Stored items
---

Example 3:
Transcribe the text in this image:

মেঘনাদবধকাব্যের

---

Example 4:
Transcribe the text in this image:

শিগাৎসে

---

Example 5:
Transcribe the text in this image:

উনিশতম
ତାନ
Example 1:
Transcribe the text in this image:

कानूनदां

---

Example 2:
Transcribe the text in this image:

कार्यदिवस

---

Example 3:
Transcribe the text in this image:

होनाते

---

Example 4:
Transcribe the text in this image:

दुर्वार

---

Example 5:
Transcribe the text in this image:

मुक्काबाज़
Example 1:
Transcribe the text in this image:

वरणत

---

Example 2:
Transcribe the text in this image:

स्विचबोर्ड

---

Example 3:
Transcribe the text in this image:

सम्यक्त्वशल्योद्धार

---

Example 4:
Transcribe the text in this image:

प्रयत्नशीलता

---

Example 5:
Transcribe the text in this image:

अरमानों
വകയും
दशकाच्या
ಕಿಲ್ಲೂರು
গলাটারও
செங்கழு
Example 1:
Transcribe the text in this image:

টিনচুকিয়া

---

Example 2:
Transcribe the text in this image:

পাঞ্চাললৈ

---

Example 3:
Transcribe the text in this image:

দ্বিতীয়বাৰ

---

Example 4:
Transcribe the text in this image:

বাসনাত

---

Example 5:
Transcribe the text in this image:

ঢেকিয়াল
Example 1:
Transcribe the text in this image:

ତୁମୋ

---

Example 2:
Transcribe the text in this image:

### What you are asked to do
Every line of the data must be reproduced exactly.

### Response box
---

Example 3:
Transcribe the text in this image:

মেঘনাদবধকাব্যের

---

Example 4:
Transcribe the text in this image:

শিগাৎসে

---

Example 5:
Transcribe the text in this image:

উনিশতম
ତାନ
Example 1:
Transcribe the text in this image:

कानूनदां

---

Example 2:
Transcribe the text in this image:

कार्यदिवस

---

Example 3:
Transcribe the text in this image:

होनाते

---

Example 4:
Transcribe the text in this image:

दुर्वार

---

Example 5:
Transcribe the text in this image:

मुक्काबाज़
Example 1:
Transcribe the text in this image:

वरणत

---

Example 2:
Transcribe the text in this image:

स्विचबोर्ड

---

Example 3:
Transcribe the text in this image:

सम्यक्त्वशल्योद्धार

---

Example 4:
Transcribe the text in this image:

प्रयत्नशीलता

---

Example 5:
Transcribe the text in this image:

अरमानों
വകയും
दशकाच्या
ಕಿಲ್ಲೂರು
গলাটারও
செங்கழு
Example 1:
Transcribe the text in this image:

টিনচুকিয়া

---

Example 2:
Transcribe the text in this image:

পাঞ্চাললৈ

---

Example 3:
Transcribe the text in this image:

দ্বিতীয়বাৰ

---

Example 4:
Transcribe the text in this image:

বাসনাত

---

Example 5:
Transcribe the text in this image:

ঢেকিয়াল
Example 1:
Transcribe the text in this image:

ତୁମୋ

---

Example 2:
Transcribe the text in this image:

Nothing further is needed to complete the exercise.